Analysis of test 2 performance
Comparison with Test 1: The overall success rates on the questions in Tests 1 and 2 were 0.665 and 0.879 respectively, and the difference was highly significant (\(p<0.001\)).
Additional effect of ability:
The full analysis of Test 2 results included explanatory variables Ability and T1. Students with high ability had 0.741 higher log-odds of answering correctly (\(p<0.001\)) compared to low ability students, and answering the Test 1 question correctly increased the log-odds of answering the Test 2 question correctly by 0.475 (\(p<0.001\)). There was no interaction between Ability and T1 (Table 5).
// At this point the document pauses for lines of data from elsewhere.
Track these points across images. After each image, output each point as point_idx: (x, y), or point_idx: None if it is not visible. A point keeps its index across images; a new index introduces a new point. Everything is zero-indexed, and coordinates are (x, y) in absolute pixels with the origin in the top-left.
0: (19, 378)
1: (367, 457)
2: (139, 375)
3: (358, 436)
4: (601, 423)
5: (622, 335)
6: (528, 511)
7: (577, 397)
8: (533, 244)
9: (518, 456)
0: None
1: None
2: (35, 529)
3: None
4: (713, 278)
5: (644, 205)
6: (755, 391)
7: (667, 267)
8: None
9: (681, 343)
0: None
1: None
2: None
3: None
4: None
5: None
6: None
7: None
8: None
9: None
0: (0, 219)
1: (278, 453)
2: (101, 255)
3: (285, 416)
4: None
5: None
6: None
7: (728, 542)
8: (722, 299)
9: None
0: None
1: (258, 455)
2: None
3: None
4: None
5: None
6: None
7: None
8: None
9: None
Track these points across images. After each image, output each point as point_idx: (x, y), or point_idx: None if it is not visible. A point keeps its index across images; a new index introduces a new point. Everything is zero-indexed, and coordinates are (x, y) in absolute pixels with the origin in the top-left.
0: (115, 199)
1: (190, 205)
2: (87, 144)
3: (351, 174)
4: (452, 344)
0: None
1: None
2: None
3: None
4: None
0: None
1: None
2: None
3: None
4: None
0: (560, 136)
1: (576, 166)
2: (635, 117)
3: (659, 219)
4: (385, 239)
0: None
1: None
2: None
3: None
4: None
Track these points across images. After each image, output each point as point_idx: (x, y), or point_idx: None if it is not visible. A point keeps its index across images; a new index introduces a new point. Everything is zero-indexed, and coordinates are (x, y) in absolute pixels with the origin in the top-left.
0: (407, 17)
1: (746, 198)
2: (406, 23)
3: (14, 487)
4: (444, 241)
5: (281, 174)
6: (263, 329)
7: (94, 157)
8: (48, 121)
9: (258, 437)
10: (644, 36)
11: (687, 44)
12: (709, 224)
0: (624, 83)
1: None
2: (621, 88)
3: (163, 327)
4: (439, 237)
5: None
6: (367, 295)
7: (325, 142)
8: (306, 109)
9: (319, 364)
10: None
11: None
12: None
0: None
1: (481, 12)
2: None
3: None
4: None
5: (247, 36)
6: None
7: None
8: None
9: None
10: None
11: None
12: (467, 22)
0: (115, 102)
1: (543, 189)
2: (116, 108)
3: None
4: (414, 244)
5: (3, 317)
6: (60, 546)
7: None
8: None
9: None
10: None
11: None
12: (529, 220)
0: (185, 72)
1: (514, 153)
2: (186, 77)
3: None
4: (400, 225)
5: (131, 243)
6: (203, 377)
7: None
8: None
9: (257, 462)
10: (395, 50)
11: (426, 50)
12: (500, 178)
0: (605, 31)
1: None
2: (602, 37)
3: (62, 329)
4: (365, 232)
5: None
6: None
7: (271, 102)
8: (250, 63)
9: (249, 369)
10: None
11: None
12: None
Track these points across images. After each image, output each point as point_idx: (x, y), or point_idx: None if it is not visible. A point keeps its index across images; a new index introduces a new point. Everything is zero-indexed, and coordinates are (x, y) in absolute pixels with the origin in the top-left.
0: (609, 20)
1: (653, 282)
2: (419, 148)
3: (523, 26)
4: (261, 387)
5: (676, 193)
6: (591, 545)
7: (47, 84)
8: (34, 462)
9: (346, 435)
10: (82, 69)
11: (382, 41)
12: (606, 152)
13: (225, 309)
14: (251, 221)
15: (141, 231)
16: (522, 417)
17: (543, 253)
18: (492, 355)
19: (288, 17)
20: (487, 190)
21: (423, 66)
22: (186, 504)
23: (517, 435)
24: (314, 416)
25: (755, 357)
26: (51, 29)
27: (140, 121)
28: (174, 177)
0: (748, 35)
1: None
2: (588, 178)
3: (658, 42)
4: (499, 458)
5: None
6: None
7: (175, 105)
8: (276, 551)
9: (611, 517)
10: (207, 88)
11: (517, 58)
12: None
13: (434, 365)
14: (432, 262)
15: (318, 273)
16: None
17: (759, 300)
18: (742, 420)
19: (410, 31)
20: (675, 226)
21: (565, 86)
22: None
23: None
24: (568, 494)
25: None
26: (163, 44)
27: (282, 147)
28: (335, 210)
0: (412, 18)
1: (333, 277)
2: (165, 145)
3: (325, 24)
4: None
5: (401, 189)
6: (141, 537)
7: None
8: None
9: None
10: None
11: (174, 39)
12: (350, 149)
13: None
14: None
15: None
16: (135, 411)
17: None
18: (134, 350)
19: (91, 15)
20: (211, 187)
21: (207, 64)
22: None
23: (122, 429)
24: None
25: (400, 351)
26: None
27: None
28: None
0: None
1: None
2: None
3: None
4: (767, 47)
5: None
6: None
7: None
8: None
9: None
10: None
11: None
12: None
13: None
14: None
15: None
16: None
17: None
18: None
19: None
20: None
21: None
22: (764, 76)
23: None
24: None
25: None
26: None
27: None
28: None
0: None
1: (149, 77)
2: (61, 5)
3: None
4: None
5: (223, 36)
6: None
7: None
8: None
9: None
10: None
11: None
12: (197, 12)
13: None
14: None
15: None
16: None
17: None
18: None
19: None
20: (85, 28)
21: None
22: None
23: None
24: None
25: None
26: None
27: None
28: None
Table 5 Effect of Ability and T1 on the log-odds of correctly answering an isomorphic Test 2 question Analysis of exam performance
Three test questions were repeated in the exam, and performance on these three questions was significantly better than on the other questions (\(p<0.001\)), with a combined success rate of 0.932. As with the course 2xx analysis, it was only possible to use T2 as an explanatory variable, and it was statistically significant (\(p<0.001\)). Combined over the three questions, students who answered an isomorphic T2 question incorrectly had a 0.773 success rate, increasing to 0.946 for those who answered correctly in T2. This corresponds to an increase in log-odds of 1.63.
Comparison of grade distributions
Table 6 shows the raw (unscaled) grade distributions for the two courses in years 2017, where there was no repeat assessment, and 2018. The 2017 grade distributions for both courses were skewed towards lower grades, especially the 2xx course with a grade average below 3 (C+). Consequently, in 2017, the raw grades for both courses shown in Table 6 were manually scaled up to improve the distribution. The 2018 grade distributions were seen to be more bell-shaped, and with improvements in grade average of 0.92 and 0.42 in 2xx and 3xx, respectively. No adjustments were made to the 2018 raw grades.
Table 6 Raw grade distributions in the two courses – 2017 had no repeat assessments while 2018 did For each course, a Pearson’s \(\chi ^2\) test was performed to determine whether there was a significant difference between the 2017 and 2018 grade distributions. Pearson’s \(\chi ^2\) tests yielded a p-value of \(<0.001\) for course 2xx and a p-value of 0.007 for course 3xx, both providing highly significant evidence of a difference.